> _Required work_
• A. According to the passage on jobs-report revisions, what was the revised figure for June's change in total payrolls?
• B. Pick up the passage on jobs-report revisions after its final sentence and continue it.

The change in total payrolls for June was adjusted down by 80,000 to 105,000. The initial estimate showed that the labor market created 209,000 jobs. Because of the revision, June represented the worst jobs report since December 2020.
July employment figures were revised down by 30,000 to 157,000.
In the first seven months of 2023, employment revisions have totaled 355,000. The country has not witnessed six consecutive months of downward revisions outside of recessions since the peak of the 2007 housing bubble.
“Monthly revisions result from additional reports received from businesses and government agencies since the last published estimates and from the recalculation of seasonal factors,” the BLS notes.
Peter Schiff, the chief economist and global strategist at Euro Pacific Capital, says this is “not random.”
“Every 2023 #jobs report has been revised significantly lower,” he wrote on X, the social media outlet previously known as Twitter.
“Seven downward revisions in a row is not random. The labor department has been consistently overestimating job growth. No doubt that today’s August 187,000 job number will also be revised significantly lower next month.”
The BLS confirmed in a separate report that the U.S. jobs market was slower than reported in the 12 months ending in March 2023.
According to the annual benchmark review of payroll data, U.S. employment growth was revised lower by 306,000, representing roughly 25,000 fewer net jobs per month in this 12-month period.

> _Dataset content_
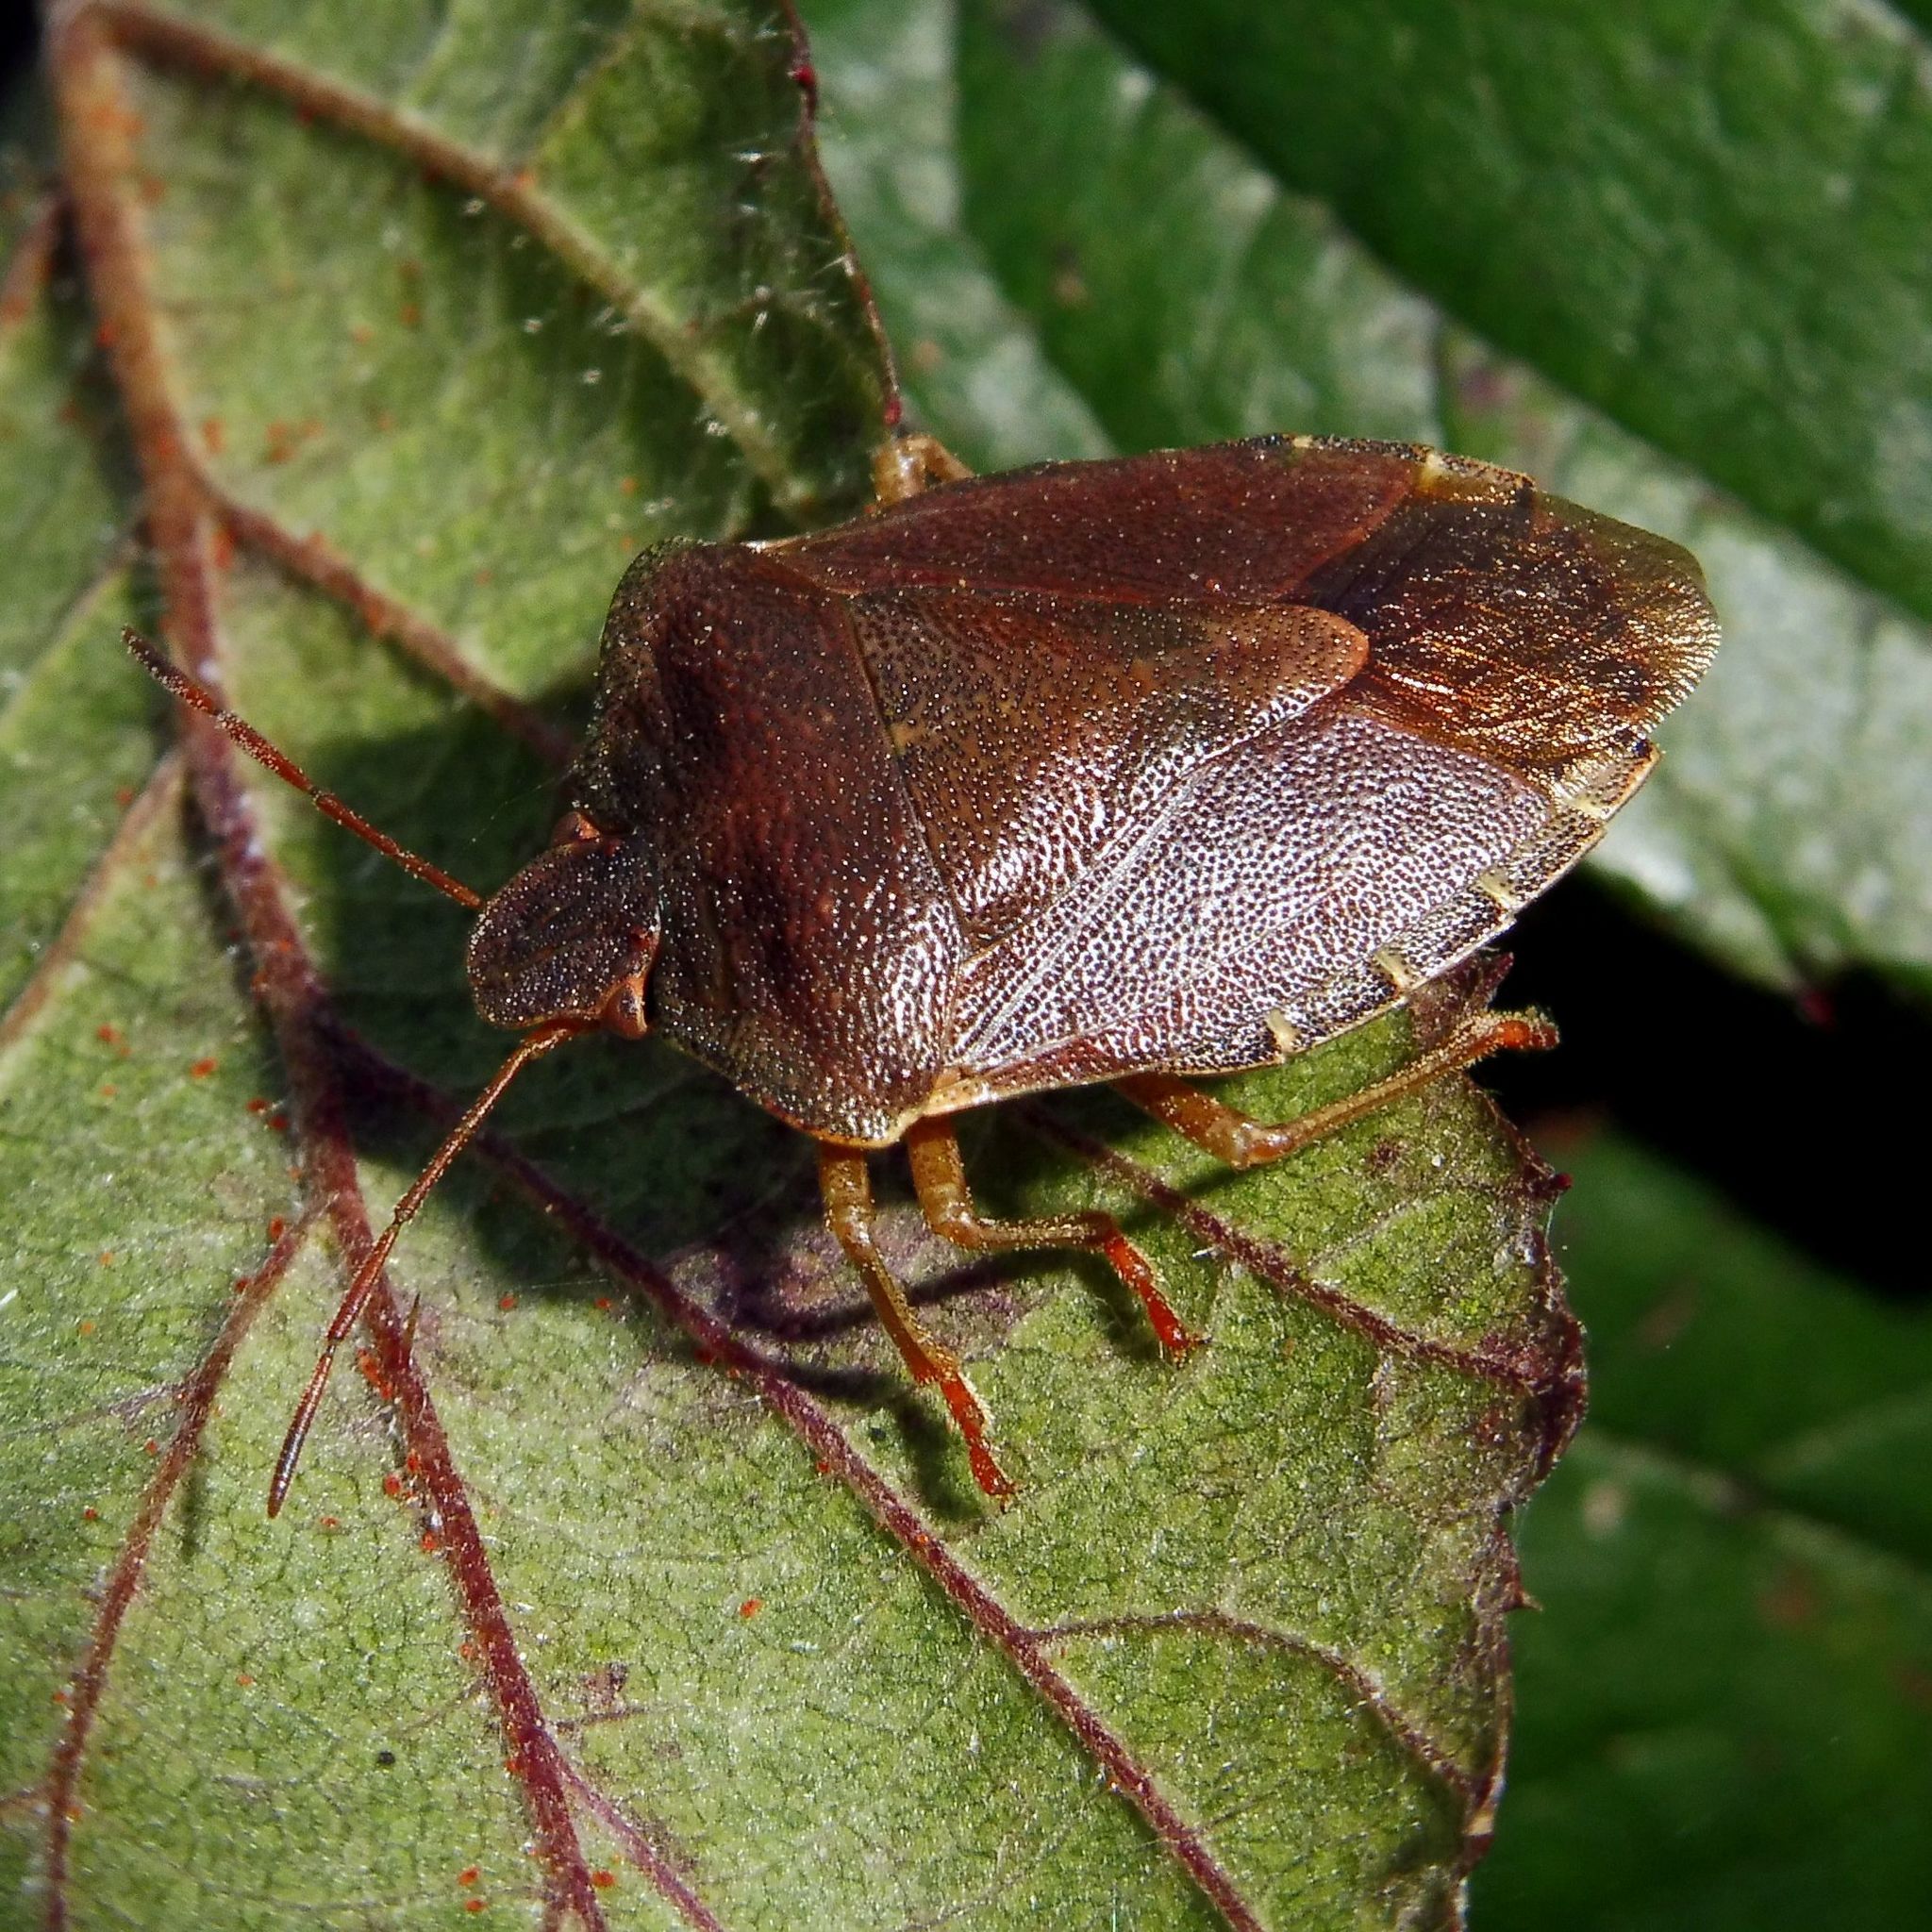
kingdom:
...
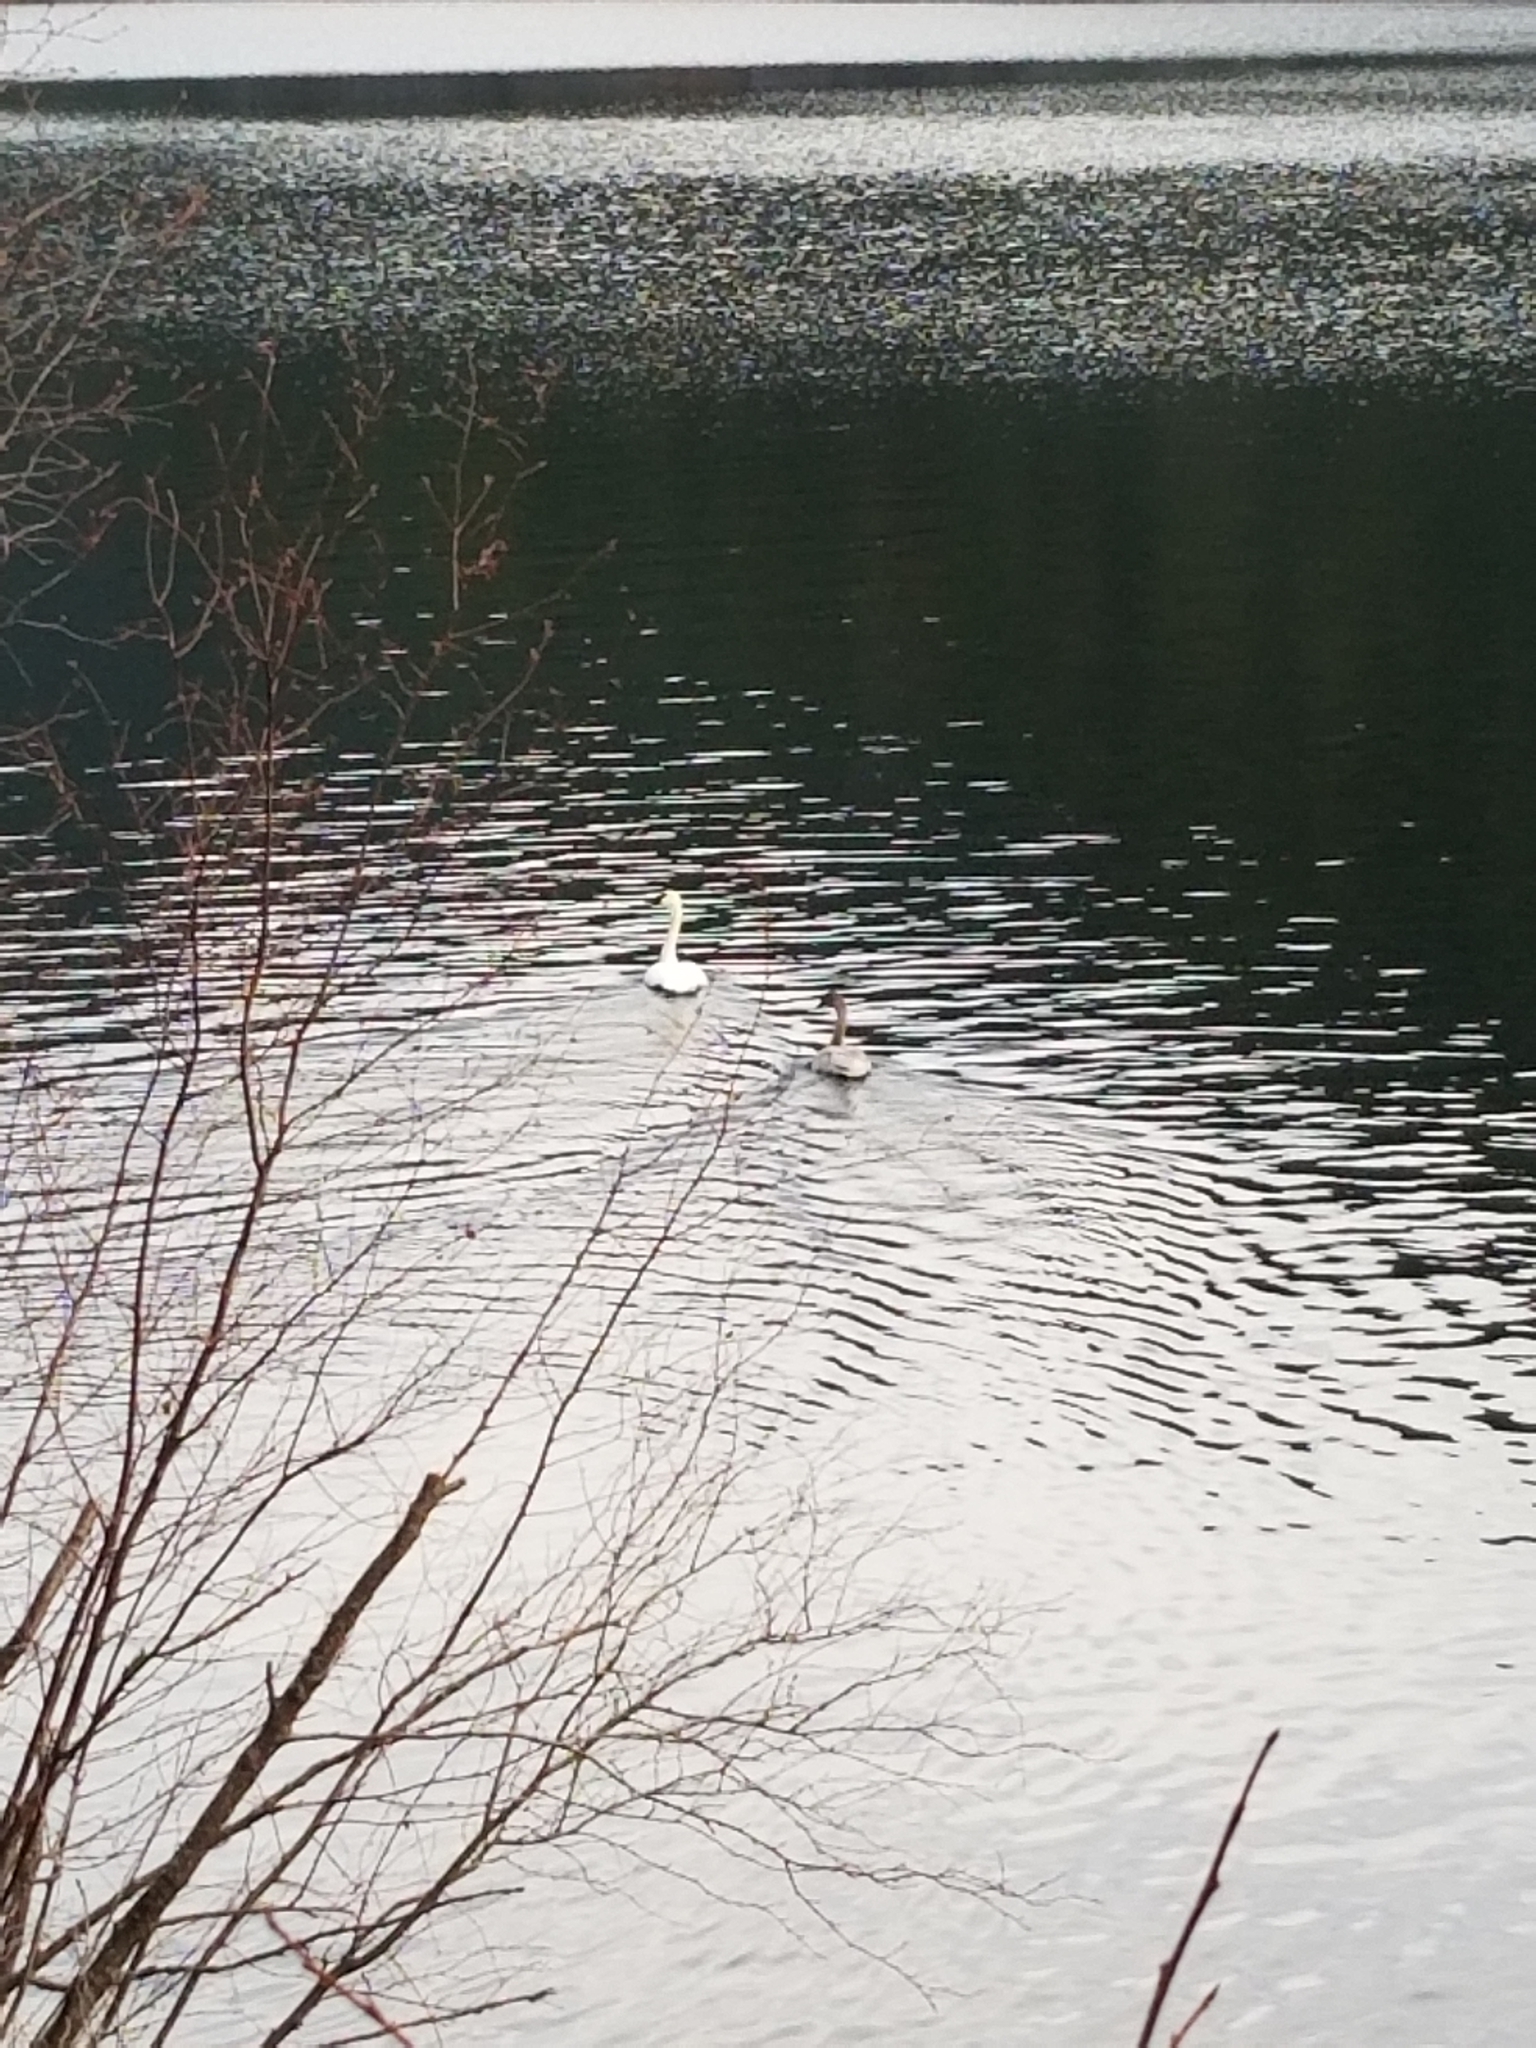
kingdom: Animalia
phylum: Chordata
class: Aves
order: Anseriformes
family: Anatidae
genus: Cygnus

> _Results in order_
• A. 105,000 jobs, down 80,000 from the initial estimate of 209,000.

• B.
Private sector job creation was adjusted lower by 358,000, while government payrolls were revised up by 52,000.
The overall benchmark revision totaled negative 0.2 percent, below the decade average of 0.1 percent.
“The deterioration is large. The significantly large revisions make me nervous. It distorts the kind of view we have and how much we’ve slowed over the last several plus months,” said CNBC personality Rick Santelli.
But St. Louis Fed economists purport that ”deviations should average out to zero over time.”
“In short, revisions to the monthly payroll employment estimates may be useful guides to the near-term strength or weakness of the economy, but should be considered within the context of overall economic conditions,” they wrote.
Will the August payrolls be revised lower, too?
Slower GDP Growth
The national economy expanded 2.1 percent in the second quarter, down from the 2.4 percent initial estimate, the Bureau of Economic Analysis (BEA) reported on Aug. 30. Polled economists did not anticipate revisions.
Personal consumption’s contribution to the final GDP print inched slightly higher from 1.12 percent to 1.14 percent.
Fixed investment was adjusted lower from 0.83 percent to 0.66 percent.
Net exports were changed from negative 1.28 percent to negative 1.26 percent, and imports were lowered from 1.16 percent to 1.04 percent.
Government consumption rose from 0.45 percent to 0.58 percent, meaning that if this metric were unchanged, the second-quarter GDP growth rate would have been just under 2 percent.
The final second-quarter GDP estimate will be published on Sept. 28.
Gross domestic income (GDI), an alternative tracker of economic growth, rose at an annualized clip of 0.5 percent, suggesting that growth is below the long-term trend.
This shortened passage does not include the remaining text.